Rainnie Tang 23 years as a Chinese
Written Dec 16 2015
The most standard Mandarin is spoken in Beijing.
Taiwanese have a strong accent.
While Beijing people is seldon heard to say that people in the rest part of China sounds uneducated Taiwanese do. LOL what makes them have such a high opinion of themselves.
Besides a wise man never belittle the others to build himself up.
Well last year a vedio became popular in which a Taiwanese said that people in mainland are all poor because they cannot afford trea eggs which can only be seen on the table of a rich family. It's already become a big joke in the Internet of Mainland China. How do they come up with so many ridiculous bias? They are genius!
Chara Chan born and raised in Sichuan China
Written Oct 29
Mandarin is based on Beijing dialect but not equal to it.

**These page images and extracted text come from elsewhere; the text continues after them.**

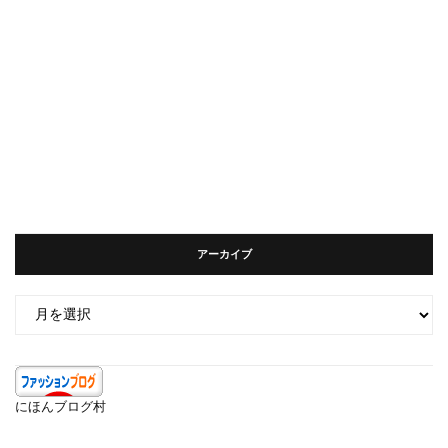
アーカイブ
ア
ー
カ
イ
ブ
にほんブログ村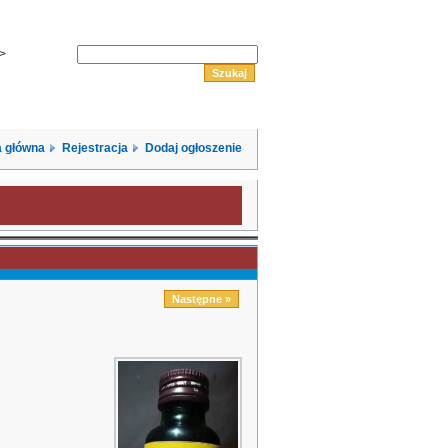
->
 główna
Rejestracja
Dodaj ogłoszenie
Następne »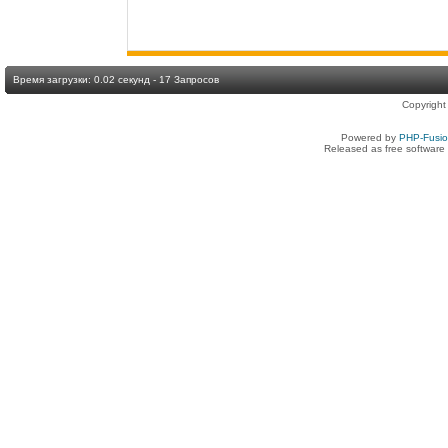
Время загрузки: 0.02 секунд - 17 Запросов
Copyright
Powered by
PHP-Fusi
Released as free software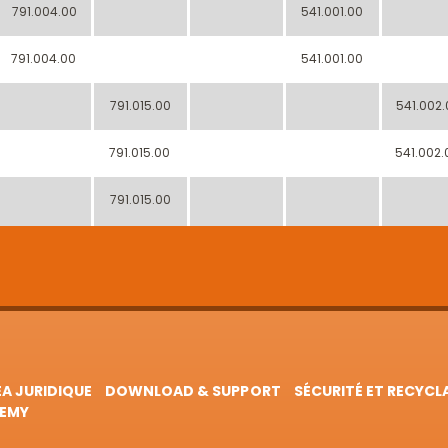
791.004.00
541.001.00
791.004.00
541.001.00
791.015.00
541.002.
791.015.00
541.002.
791.015.00
EA JURIDIQUE
DOWNLOAD & SUPPORT
SÉCURITÉ ET RECYCL
EMY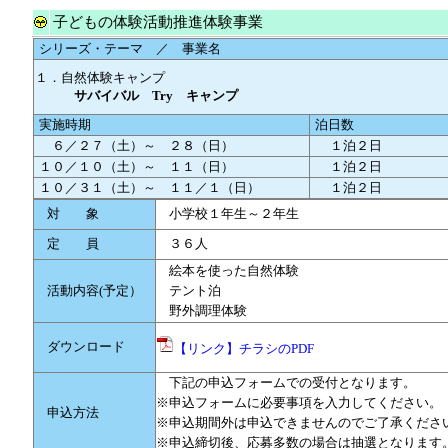
子どもの体験活動推進体験事業
シリーズ・テーマ ／ 事業名
１．自然体験キャンプ
サバイバル Try キャンプ
実施時期
泊日数
６／２７（土）～ ２８（日）
１泊２日
１０／１０（土）～ １１（日）
１泊２日
１０／３１（土）～ １１／１（日）
１泊２日
対 象
小学校１年生～２年生
定 員
３６人
絵本を使った自然体験
活動内容(予定）
テント泊
野外調理体験
ダウンロード
【リンク】チラシのPDF
下記の申込フォームでの受付となります。
※申込フォームに必要事項を入力してください。
申込方法
※申込期間外は申込できませんのでご了承くださ
※申込締切後、応募多数の場合は抽選となります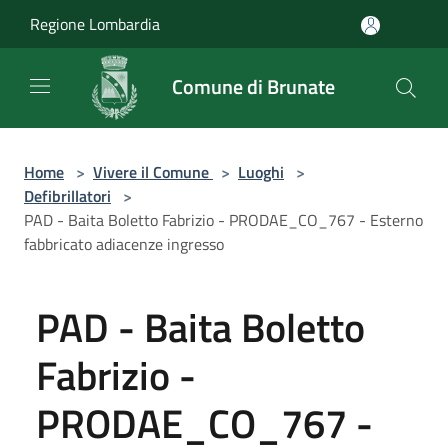
Salta al contenuto principale
Regione Lombardia
Comune di Brunate
Home
>
Vivere il Comune
>
Luoghi
>
Defibrillatori
>
PAD - Baita Boletto Fabrizio - PRODAE_CO_767 - Esterno
fabbricato adiacenze ingresso
PAD - Baita Boletto
Fabrizio -
PRODAE_CO_767 -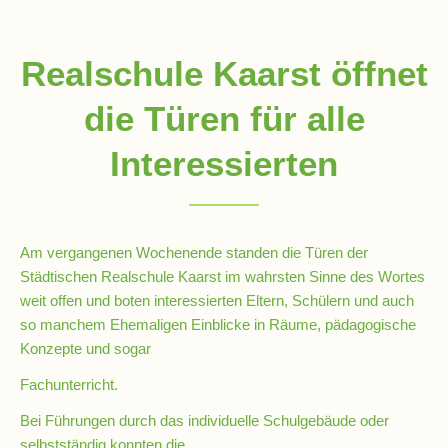
Schulsozialarbeit
Realschule Kaarst öffnet
die Türen für alle
Hausmeister
Interessierten
Übermittagsbetreuung
Am vergangenen Wochenende standen die Türen der
Schülervertretung
Städtischen Realschule Kaarst im wahrsten Sinne des Wortes
(SV)
weit offen und boten interessierten Eltern, Schülern und auch
so manchem Ehemaligen Einblicke in Räume, pädagogische
Schulpflegschaft
Konzepte und sogar
Fachunterricht.
Förderverein
Bei Führungen durch das individuelle Schulgebäude oder
selbstständig konnten die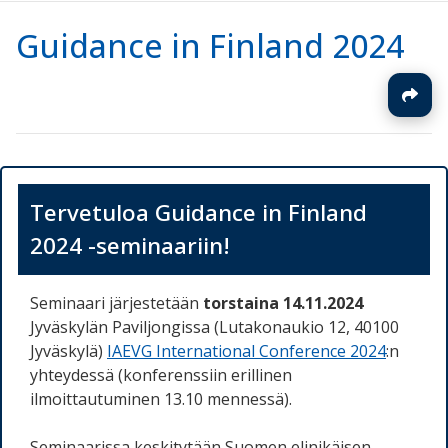
Guidance in Finland 2024
Tervetuloa Guidance in Finland
2024 -seminaariin!
Seminaari järjestetään
torstaina 14.11.2024
Jyväskylän Paviljongissa (Lutakonaukio 12, 40100
Jyväskylä)
IAEVG International Conference 2024
:n
yhteydessä (konferenssiin erillinen
ilmoittautuminen 13.10 mennessä).
Seminaarissa keskitytään Suomen elinikäisen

This is what I copied from the Internet
For more info please refer to the lix: 官话（语言） - 搜狗百科
更多信息请点击官话（语言） - 搜狗百科
So it’s a combination of Nanking and Beijing dialects which means that Taiwanese specially those highly educated scholars who migrated from mainland to Taiwan have a higher chance to speak more standard Mandarin.
2. I think “uneducated” might refer to the choice of the words and phrases we use not our accent.
3. You don’t spend time reflecting on Taiwanese’s remarks which are less reliable than those made by HKers. My Taiwan friend uses vulgar languages as well especially when he calls me from the US when he’d even discuss the differences between the mainland and Taiwan dirty languages but you can only find his Confucius quotations or fluent English on the current issues on Facebook which fits his background as an engineer who received his degree in 台湾交大. So he can be both educated and uneducated at the same time.
My principle of dealing with the Taiwanese: I only buy half of what they told me.
Eric Lim Used to work at Taipei Economic and Cultural Center Office.
Written May 14 2015
Well I'm not from China but I do not agree with those who think that Mainland's accent sounds uneducated. Actually Mainland's accent sounds more mature and official than Taiwanese's accent in my mind. Anyway Taiwanese accent sounds smoother and cuter in some way. And what make people think that Mainland's mandarin sounds uneducated is maybe becuase the mainlanders speak or talk to each other so loud in public which sounds uncomfortable sometimes(but some Chinese's mandarin sounds really annoying in some way).
Paul Denlinger Have lived in China Taiwan and Hong Kong; fluent in Mandarin (written spoken)
Paul Denlinger 曾在中国，台湾及香港居住，汉语流利（书面及口语）
Written Oct 27
There are too many media companies in Taiwan and many of them are owned by pro-independence businesses which want to stir up contempt for mainlanders.
The cheapest shows to produce for television are talk shows and more often than not these talk show hosts talk about how unreliable untrustworthy and uncivilized mainlanders are.
Extreme examples are cited and because no context is offered many Taiwanese assume that this is normal in the PRC. Repeat this an infinite number of times and you understand why most Taiwanese have a bad impression of mainland Chinese including the Mandarin they speak.